For those celebrating their 2,500th Holy Communion

Little babies receive Holy Communion in Eastern Catholic Churches. How do you like that? Mark Shea tells a wonderful story about a man who was scandalized when he found out about this practice. “How can you give the Eucharist to little children?” he demanded of the priest. “They can’t possibly understand what it really is!”

“Well,” the priest replied, “Do you?”

And the guy had to admit, heck no, he did not. Not really, not fully, not even more than the tiniest little bit.

It’s a good story for us parents of first communicants to tell ourselves. I keep hearing stories about other kids who floated home from Mass on a cloud of Eucharistic bliss, begging their parents to wake them up early on Monday so they could receive Jesus again as soon as possible. I have not yet managed to raise a kid who says stuff like this. I did have one child who received his first and second Holy Communion at the same Mass. It’s possible he was experiencing an extreme hunger for the Bread of Life, but it’s a lot more likely that just he flaked out, got lost, and drifted back into line with his classmates when he couldn’t find the right pew.

Tarcisus and Imelda, my kids ain’t. However, there’s a reason they call it First Holy Communion: It’s the first, God willing, of many. Many, many, many. Catechism class generally ends for the year around this time, but that doesn’t mean you can’t talk to your kids about what it all means.

As I’ve mentioned, we started reading The How-To Book of the Mass in the evening, right after family prayers and before the little kids go to bed. They start trying to kiss me goodnight and scamper away, and I shout, “Wait, wait, don’t go anywhere!” There is groaning and sighing and flopping and a sudden interest in getting math homework done, and I ignore it all. It’s part of my grand plan to fling bits of theology at the family without ceasing, and hope some of it sticks. This goes for the kid who just received her first communion, and for the kids who’ve been receiving for years, and for the kid who still spends most of the Mass under the pew. And it goes for me and my husband, too. Like the little Ruthenian Catholic baby, we can’t possibly understand what the Eucharist really is. But we’re working on it.
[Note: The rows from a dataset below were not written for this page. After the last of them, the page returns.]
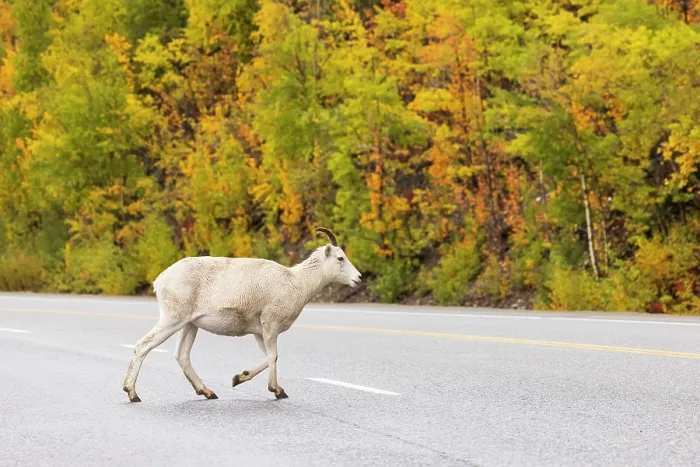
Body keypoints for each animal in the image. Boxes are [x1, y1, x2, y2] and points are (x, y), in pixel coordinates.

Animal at [122, 227, 362, 402]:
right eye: (340, 258)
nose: (358, 278)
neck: (298, 283)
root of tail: (159, 280)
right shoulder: (270, 326)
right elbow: (273, 356)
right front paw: (277, 390)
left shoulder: (259, 332)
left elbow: (269, 357)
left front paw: (238, 379)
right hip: (173, 319)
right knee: (144, 346)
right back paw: (132, 394)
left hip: (189, 325)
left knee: (182, 356)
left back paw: (208, 393)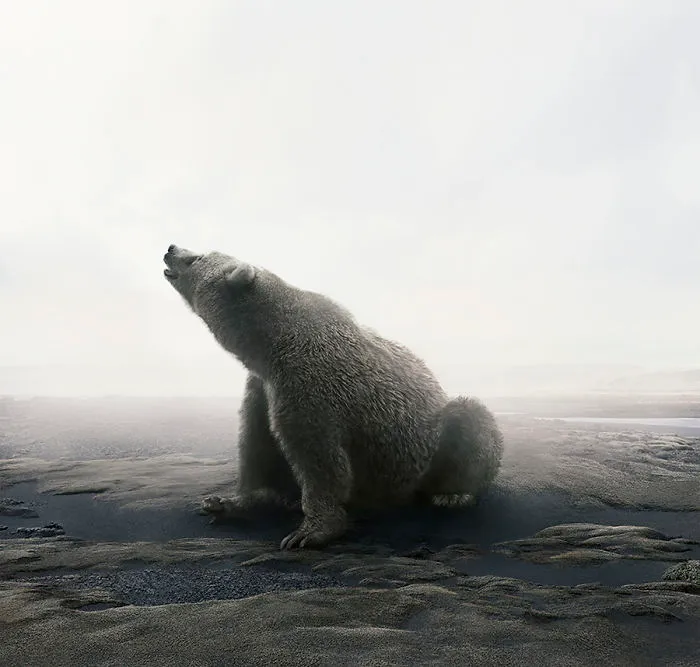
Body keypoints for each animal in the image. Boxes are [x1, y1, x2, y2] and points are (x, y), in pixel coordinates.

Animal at [163, 244, 504, 549]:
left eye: (198, 257)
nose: (170, 249)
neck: (273, 341)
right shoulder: (262, 387)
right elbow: (257, 444)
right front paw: (225, 502)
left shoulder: (310, 383)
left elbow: (320, 458)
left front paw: (308, 532)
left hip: (429, 444)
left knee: (468, 419)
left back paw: (453, 493)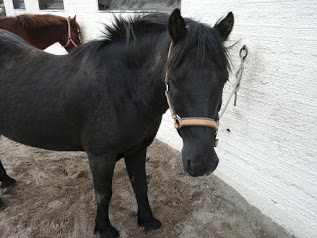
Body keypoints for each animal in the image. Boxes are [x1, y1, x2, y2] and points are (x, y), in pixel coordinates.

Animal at [0, 9, 232, 238]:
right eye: (173, 81)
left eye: (224, 80)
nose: (203, 163)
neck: (121, 90)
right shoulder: (100, 156)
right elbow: (104, 193)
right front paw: (105, 229)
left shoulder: (138, 149)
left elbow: (140, 184)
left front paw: (148, 221)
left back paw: (6, 181)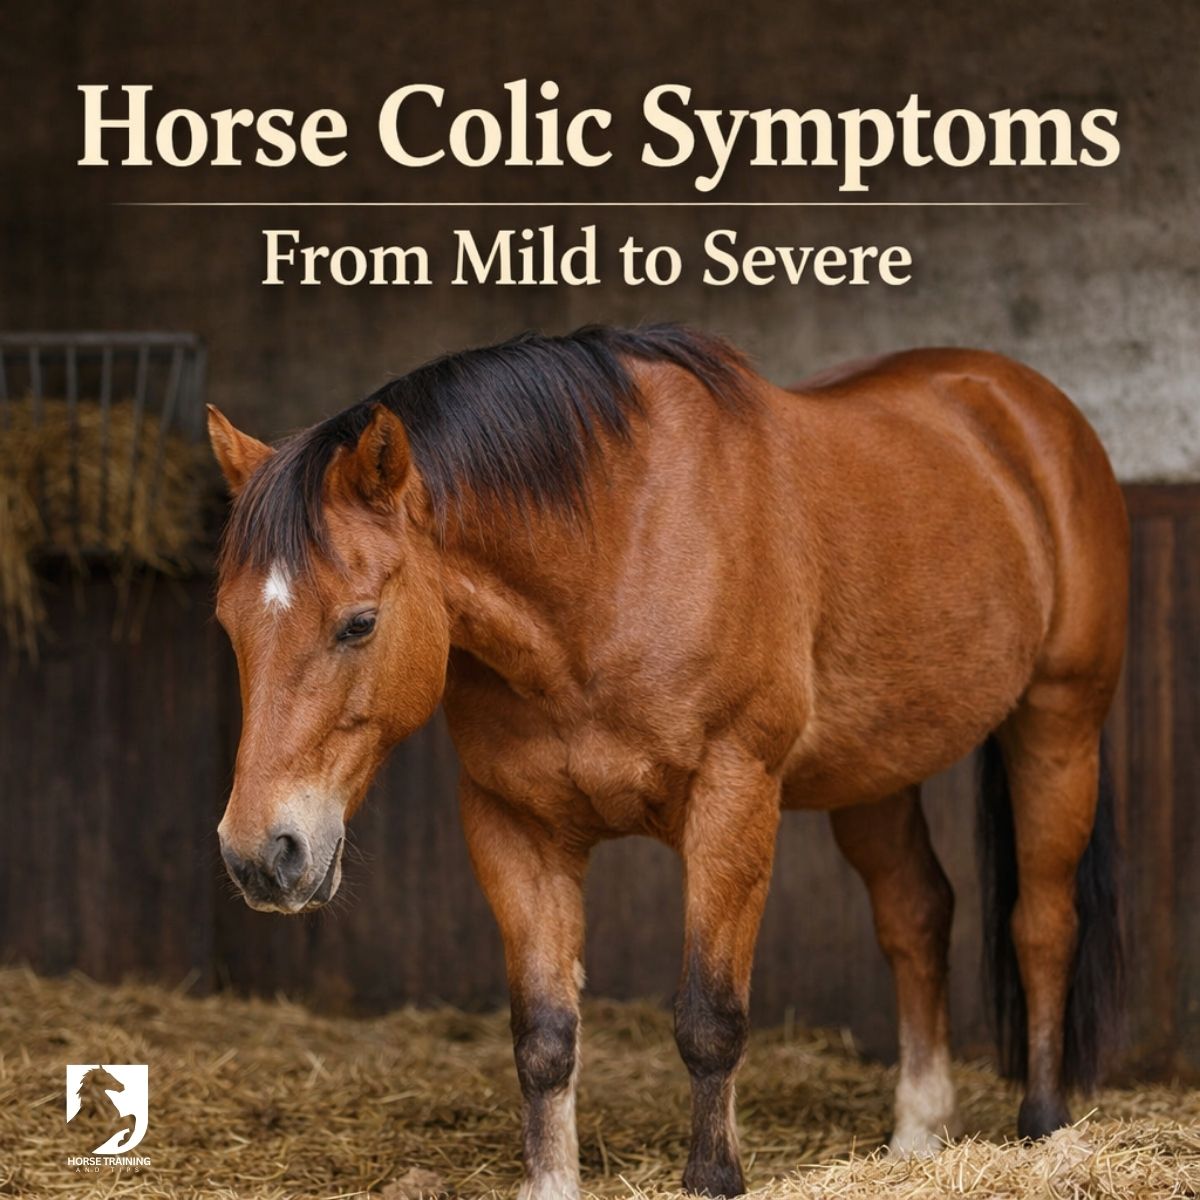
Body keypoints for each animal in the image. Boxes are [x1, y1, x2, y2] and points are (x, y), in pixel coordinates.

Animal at [207, 325, 1127, 1199]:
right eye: (229, 624)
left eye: (359, 622)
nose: (261, 856)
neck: (612, 556)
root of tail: (1024, 405)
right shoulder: (512, 824)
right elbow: (544, 1034)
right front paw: (549, 1182)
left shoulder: (732, 798)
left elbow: (709, 1019)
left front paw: (714, 1178)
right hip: (877, 769)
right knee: (917, 914)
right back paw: (917, 1135)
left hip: (1058, 724)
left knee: (1042, 921)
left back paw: (1045, 1124)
We only read for about five minutes. I’ve found it more helpful to read quick little bits of spiritual reading often, rather than longer chunks less often. The key is to keep going, keep chipping away at it, keep coming back to it when we fall off the wagon and forget to do any catecheis for . . . oops, yikes, mumbledy-mumble waytoomany weeks. Keep coming back to it.

Even if the kids don’t understand everything they hear, at least they are hearing about their faith all the time, so it’s not weird to hear the name “Jesus” outside of Mass. This way, if they do have a question, they will have a natural time to ask it, rather than remembering on their own to broach the topic of religion. (And it’s ten thousand times more useful to answer spontaneous questions the kids have, than for parents to bring up questions they don’t care about.)

Keep coming back to it. That’s the only way we’ll ever make any progress at understanding the unimaginable gift of the Eucharist. That’s the only way our kids will ever make any spiritual progress under our guidance. That’s the only way to live, whether you’re a baby or a callow youth or an exhausted parent. Keep coming back to the well of information about the Faith, just like you keep coming back to the Eucharist. That’s what it’s for!